== Dataset extract ==

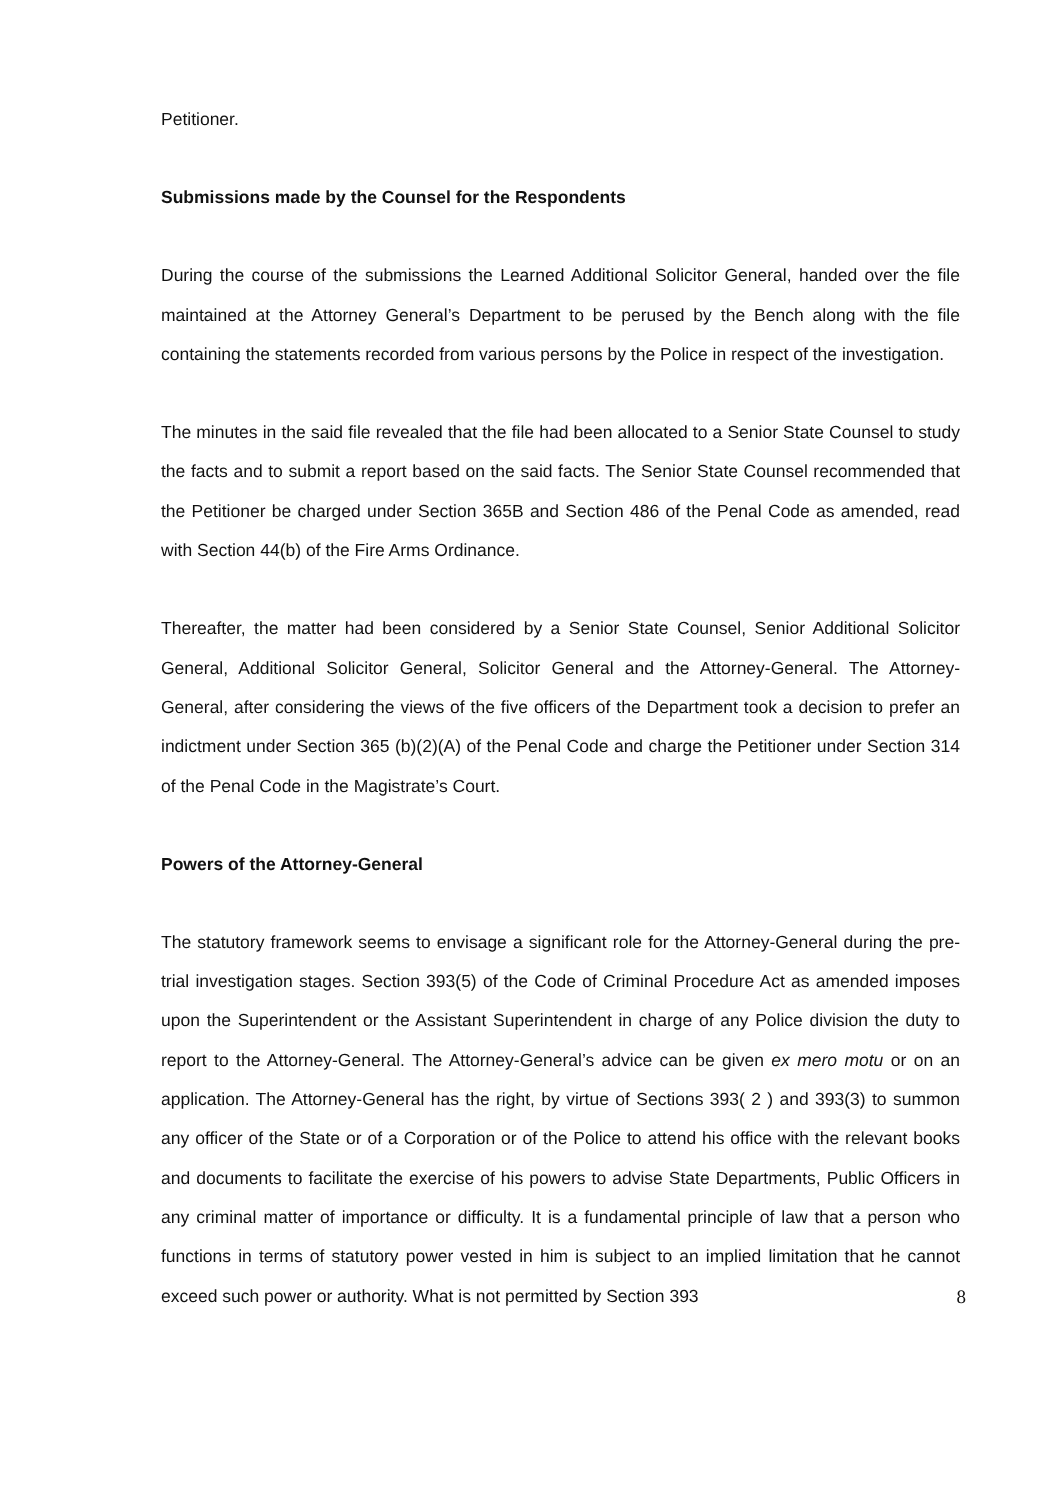Petitioner.
Submissions made by the Counsel for the Respondents
During the course of the submissions the Learned Additional Solicitor General, handed over the file maintained at the Attorney General’s Department to be perused by the Bench along with the file containing the statements recorded from various persons by the Police in respect of the investigation.
The minutes in the said file revealed that the file had been allocated to a Senior State Counsel to study the facts and to submit a report based on the said facts. The Senior State Counsel recommended that the Petitioner be charged under Section 365B and Section 486 of the Penal Code as amended, read with Section 44(b) of the Fire Arms Ordinance.
Thereafter, the matter had been considered by a Senior State Counsel, Senior Additional Solicitor General, Additional Solicitor General, Solicitor General and the Attorney-General. The Attorney-General, after considering the views of the five officers of the Department took a decision to prefer an indictment under Section 365 (b)(2)(A) of the Penal Code and charge the Petitioner under Section 314 of the Penal Code in the Magistrate’s Court.
Powers of the Attorney-General
The statutory framework seems to envisage a significant role for the Attorney-General during the pre-trial investigation stages. Section 393(5) of the Code of Criminal Procedure Act as amended imposes upon the Superintendent or the Assistant Superintendent in charge of any Police division the duty to report to the Attorney-General. The Attorney-General’s advice can be given ex mero motu or on an application. The Attorney-General has the right, by virtue of Sections 393( 2 ) and 393(3) to summon any officer of the State or of a Corporation or of the Police to attend his office with the relevant books and documents to facilitate the exercise of his powers to advise State Departments, Public Officers in any criminal matter of importance or difficulty. It is a fundamental principle of law that a person who functions in terms of statutory power vested in him is subject to an implied limitation that he cannot exceed such power or authority. What is not permitted by Section 393
8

===

▶ _Task goal_
Note each line above that contains "file" and copy it out.

▶ _Response_
During the course of the submissions the Learned Additional Solicitor General, handed over the file maintained at the Attorney General’s Department to be perused by the Bench along with the file containing the statements recorded from various persons by the Police in respect of the investigation.
The minutes in the said file revealed that the file had been allocated to a Senior State Counsel to study the facts and to submit a report based on the said facts. The Senior State Counsel recommended that the Petitioner be charged under Section 365B and Section 486 of the Penal Code as amended, read with Section 44(b) of the Fire Arms Ordinance.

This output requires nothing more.